- WHAT IS EXPECTED -
Present every line of the material below as a numbered list, omitting blank lines.

Extracted records
.....

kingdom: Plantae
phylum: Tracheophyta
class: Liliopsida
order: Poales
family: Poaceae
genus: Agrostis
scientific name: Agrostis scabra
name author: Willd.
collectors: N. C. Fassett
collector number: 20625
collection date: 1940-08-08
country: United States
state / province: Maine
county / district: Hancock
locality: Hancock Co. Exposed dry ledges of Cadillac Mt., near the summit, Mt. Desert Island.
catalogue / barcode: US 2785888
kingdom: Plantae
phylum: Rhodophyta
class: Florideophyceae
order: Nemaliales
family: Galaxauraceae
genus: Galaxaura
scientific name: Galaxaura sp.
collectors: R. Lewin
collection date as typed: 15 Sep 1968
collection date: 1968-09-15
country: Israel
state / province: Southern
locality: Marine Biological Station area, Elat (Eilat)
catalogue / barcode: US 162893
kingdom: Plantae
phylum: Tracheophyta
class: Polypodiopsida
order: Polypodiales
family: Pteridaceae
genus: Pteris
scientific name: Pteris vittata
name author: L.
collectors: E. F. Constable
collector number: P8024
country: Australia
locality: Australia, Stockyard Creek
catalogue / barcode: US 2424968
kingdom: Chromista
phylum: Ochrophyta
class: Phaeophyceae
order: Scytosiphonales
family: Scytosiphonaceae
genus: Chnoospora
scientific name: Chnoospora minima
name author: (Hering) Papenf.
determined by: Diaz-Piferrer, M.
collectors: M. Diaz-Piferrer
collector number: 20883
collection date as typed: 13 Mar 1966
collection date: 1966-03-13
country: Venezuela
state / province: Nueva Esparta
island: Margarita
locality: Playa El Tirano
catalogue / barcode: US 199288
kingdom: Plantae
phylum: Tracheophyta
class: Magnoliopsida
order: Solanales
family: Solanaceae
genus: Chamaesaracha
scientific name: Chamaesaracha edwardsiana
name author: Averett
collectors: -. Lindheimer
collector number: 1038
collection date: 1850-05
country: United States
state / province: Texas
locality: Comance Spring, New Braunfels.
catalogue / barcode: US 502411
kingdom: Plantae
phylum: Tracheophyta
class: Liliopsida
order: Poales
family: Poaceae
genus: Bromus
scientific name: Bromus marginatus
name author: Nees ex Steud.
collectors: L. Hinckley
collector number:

.....

- OUTPUT FOR THIS TASK -
1. kingdom: Plantae
2. phylum: Tracheophyta
3. class: Liliopsida
4. order: Poales
5. family: Poaceae
6. genus: Agrostis
7. scientific name: Agrostis scabra
8. name author: Willd.
9. collectors: N. C. Fassett
10. collector number: 20625
11. collection date: 1940-08-08
12. country: United States
13. state / province: Maine
14. county / district: Hancock
15. locality: Hancock Co. Exposed dry ledges of Cadillac Mt., near the summit, Mt. Desert Island.
16. catalogue / barcode: US 2785888
17. kingdom: Plantae
18. phylum: Rhodophyta
19. class: Florideophyceae
20. order: Nemaliales
21. family: Galaxauraceae
22. genus: Galaxaura
23. scientific name: Galaxaura sp.
24. collectors: R. Lewin
25. collection date as typed: 15 Sep 1968
26. collection date: 1968-09-15
27. country: Israel
28. state / province: Southern
29. locality: Marine Biological Station area, Elat (Eilat)
30. catalogue / barcode: US 162893
31. kingdom: Plantae
32. phylum: Tracheophyta
33. class: Polypodiopsida
34. order: Polypodiales
35. family: Pteridaceae
36. genus: Pteris
37. scientific name: Pteris vittata
38. name author: L.
39. collectors: E. F. Constable
40. collector number: P8024
41. country: Australia
42. locality: Australia, Stockyard Creek
43. catalogue / barcode: US 2424968
44. kingdom: Chromista
45. phylum: Ochrophyta
46. class: Phaeophyceae
47. order: Scytosiphonales
48. family: Scytosiphonaceae
49. genus: Chnoospora
50. scientific name: Chnoospora minima
51. name author: (Hering) Papenf.
52. determined by: Diaz-Piferrer, M.
53. collectors: M. Diaz-Piferrer
54. collector number: 20883
55. collection date as typed: 13 Mar 1966
56. collection date: 1966-03-13
57. country: Venezuela
58. state / province: Nueva Esparta
59. island: Margarita
60. locality: Playa El Tirano
61. catalogue / barcode: US 199288
62. kingdom: Plantae
63. phylum: Tracheophyta
64. class: Magnoliopsida
65. order: Solanales
66. family: Solanaceae
67. genus: Chamaesaracha
68. scientific name: Chamaesaracha edwardsiana
69. name author: Averett
70. collectors: -. Lindheimer
71. collector number: 1038
72. collection date: 1850-05
73. country: United States
74. state / province: Texas
75. locality: Comance Spring, New Braunfels.
76. catalogue / barcode: US 502411
77. kingdom: Plantae
78. phylum: Tracheophyta
79. class: Liliopsida
80. order: Poales
81. family: Poaceae
82. genus: Bromus
83. scientific name: Bromus marginatus
84. name author: Nees ex Steud.
85. collectors: L. Hinckley
86. collector number:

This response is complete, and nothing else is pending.